### WHAT YOU ARE ASKED TO DO
Pictures are not part of the copy; repeat everything else in the records exactly.

### GIVEN DATA
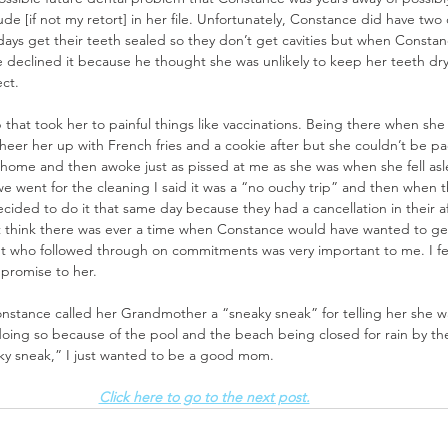
de [if not my retort] in her file. Unfortunately, Constance did have two c
 days get their teeth sealed so they don’t get cavities but when Constanc
 declined it because he thought she was unlikely to keep her teeth dry
ct. 
that took her to painful things like vaccinations. Being there when she g
heer her up with French fries and a cookie after but she couldn’t be pa
e home and then awoke just as pissed at me as she was when she fell asl
 went for the cleaning I said it was a “no ouchy trip” and then when t
ecided to do it that same day because they had a cancellation in their 
t think there was ever a time when Constance would have wanted to get f
nt who followed through on commitments was very important to me. I felt 
promise to her. 
nstance called her Grandmother a “sneaky sneak” for telling her she wa
doing so because of the pool and the beach being closed for rain by the
aky sneak,” I just wanted to be a good mom. 
Click here to go to the next post.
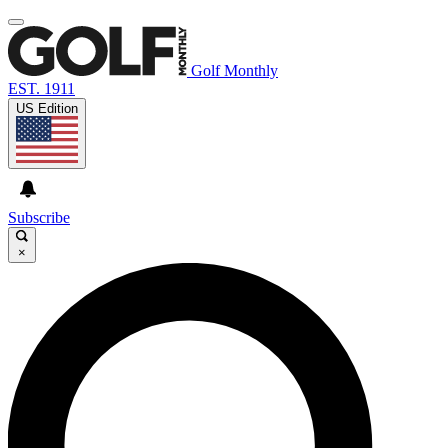
Golf Monthly
EST. 1911
US Edition
Subscribe
×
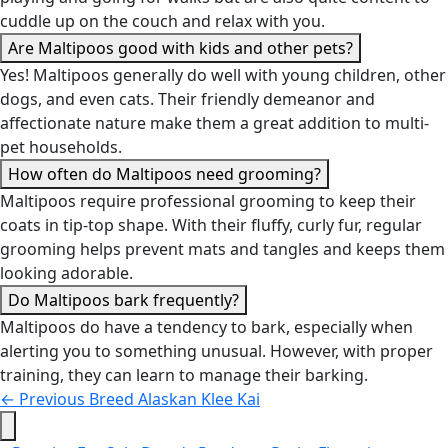
cuddle up on the couch and relax with you.
Are Maltipoos good with kids and other pets?
Yes! Maltipoos generally do well with young children, other
dogs, and even cats. Their friendly demeanor and
affectionate nature make them a great addition to multi-
pet households.
How often do Maltipoos need grooming?
Maltipoos require professional grooming to keep their
coats in tip-top shape. With their fluffy, curly fur, regular
grooming helps prevent mats and tangles and keeps them
looking adorable.
Do Maltipoos bark frequently?
Maltipoos do have a tendency to bark, especially when
alerting you to something unusual. However, with proper
training, they can learn to manage their barking.
←
Previous Breed
Alaskan Klee Kai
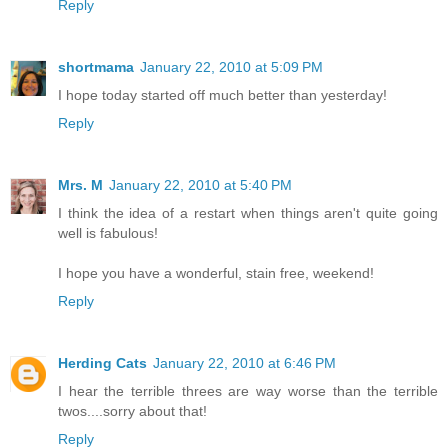
Reply
shortmama
January 22, 2010 at 5:09 PM
I hope today started off much better than yesterday!
Reply
Mrs. M
January 22, 2010 at 5:40 PM
I think the idea of a restart when things aren't quite going
well is fabulous!
I hope you have a wonderful, stain free, weekend!
Reply
Herding Cats
January 22, 2010 at 6:46 PM
I hear the terrible threes are way worse than the terrible
twos....sorry about that!
Reply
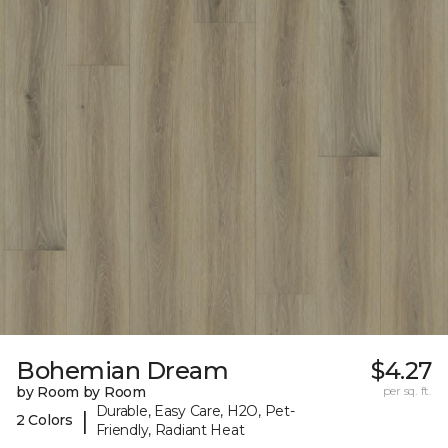
Bohemian Dream
$4.27
by Room by Room
per sq. ft.
Durable, Easy Care, H2O, Pet-
|
2 Colors
Friendly, Radiant Heat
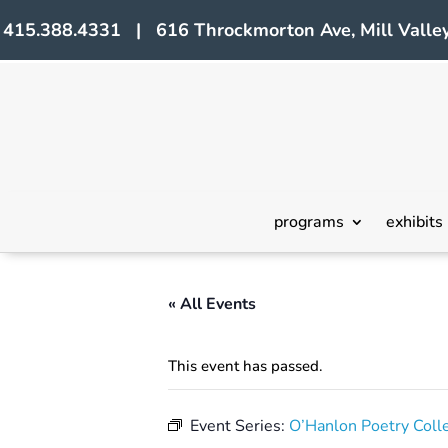
415.388.4331 | 616 Throckmorton Ave, Mill Valley
programs
exhibits
« All Events
This event has passed.
Event Series:
O’Hanlon Poetry Coll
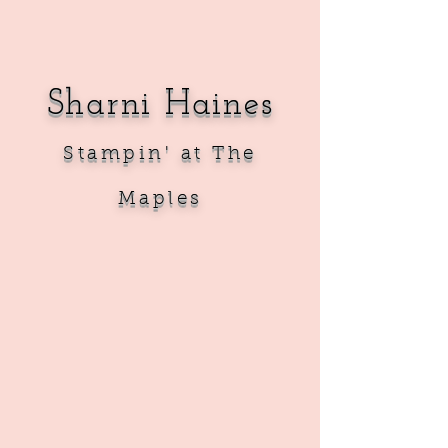
Sharni Haines
Sta
mpin' at The
Maples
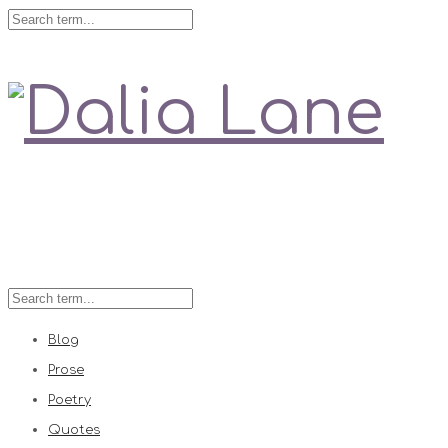
Love is always right
Blog
Prose
Poetry
Quotes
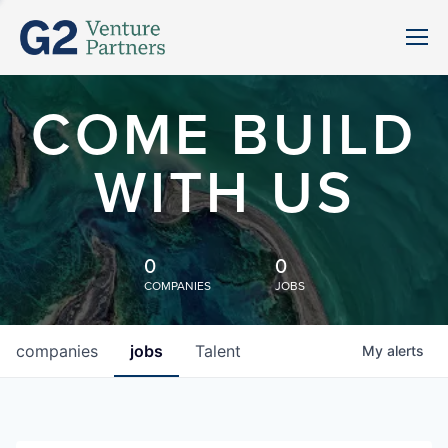
COME BUILD
WITH US
0
0
COMPANIES
JOBS
companies
jobs
Talent
My
alerts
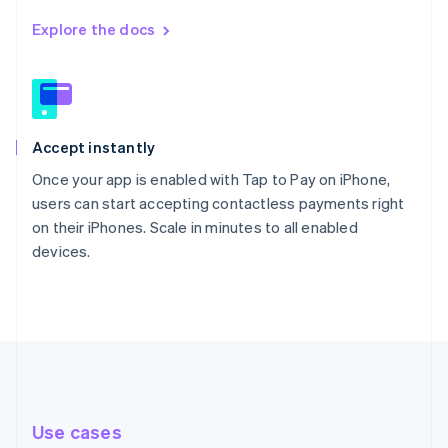
Explore the docs
Accept instantly
Once your app is enabled with Tap to Pay on iPhone,
users can start accepting contactless payments right
on their iPhones. Scale in minutes to all enabled
devices.
Use cases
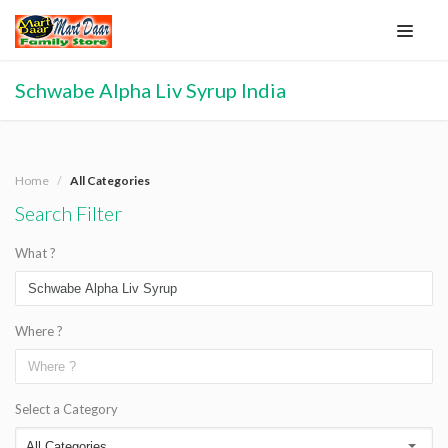
Schwabe Alpha Liv Syrup India
Home
All Categories
Search Filter
What ?
Where ?
Select a Category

### ANSWER SPACE
de [if not my retort] in her file. Unfortunately, Constance did have two c
 days get their teeth sealed so they don’t get cavities but when Constanc
 declined it because he thought she was unlikely to keep her teeth dry
ct. 
that took her to painful things like vaccinations. Being there when she g
heer her up with French fries and a cookie after but she couldn’t be pa
e home and then awoke just as pissed at me as she was when she fell asl
 went for the cleaning I said it was a “no ouchy trip” and then when t
ecided to do it that same day because they had a cancellation in their 
t think there was ever a time when Constance would have wanted to get f
nt who followed through on commitments was very important to me. I felt 
promise to her. 
nstance called her Grandmother a “sneaky sneak” for telling her she wa
doing so because of the pool and the beach being closed for rain by the
aky sneak,” I just wanted to be a good mom. 
Click here to go to the next post.
Golf Monthly
EST. 1911
US Edition
Subscribe
×
cuddle up on the couch and relax with you.
Are Maltipoos good with kids and other pets?
Yes! Maltipoos generally do well with young children, other
dogs, and even cats. Their friendly demeanor and
affectionate nature make them a great addition to multi-
pet households.
How often do Maltipoos need grooming?
Maltipoos require professional grooming to keep their
coats in tip-top shape. With their fluffy, curly fur, regular
grooming helps prevent mats and tangles and keeps them
looking adorable.
Do Maltipoos bark frequently?
Maltipoos do have a tendency to bark, especially when
alerting you to something unusual. However, with proper
training, they can learn to manage their barking.
←
Previous Breed
Alaskan Klee Kai
Reply
shortmama
January 22, 2010 at 5:09 PM
I hope today started off much better than yesterday!
Reply
Mrs. M
January 22, 2010 at 5:40 PM
I think the idea of a restart when things aren't quite going
well is fabulous!
I hope you have a wonderful, stain free, weekend!
Reply
Herding Cats
January 22, 2010 at 6:46 PM
I hear the terrible threes are way worse than the terrible
twos....sorry about that!
Reply
Bohemian Dream
$4.27
by Room by Room
per sq. ft.
Durable, Easy Care, H2O, Pet-
|
2 Colors
Friendly, Radiant Heat
415.388.4331 | 616 Throckmorton Ave, Mill Valley
programs
exhibits
« All Events
This event has passed.
Event Series:
O’Hanlon Poetry Coll
Sharni Haines
Sta
mpin' at The
Maples
Love is always right
Blog
Prose
Poetry
Quotes
COME BUILD
WITH US
0
0
COMPANIES
JOBS
companies
jobs
Talent
My
alerts
Explore the docs
Accept instantly
Once your app is enabled with Tap to Pay on iPhone,
users can start accepting contactless payments right
on their iPhones. Scale in minutes to all enabled
devices.
Use cases
Schwabe Alpha Liv Syrup India
Home
All Categories
Search Filter
What ?
Where ?
Select a Category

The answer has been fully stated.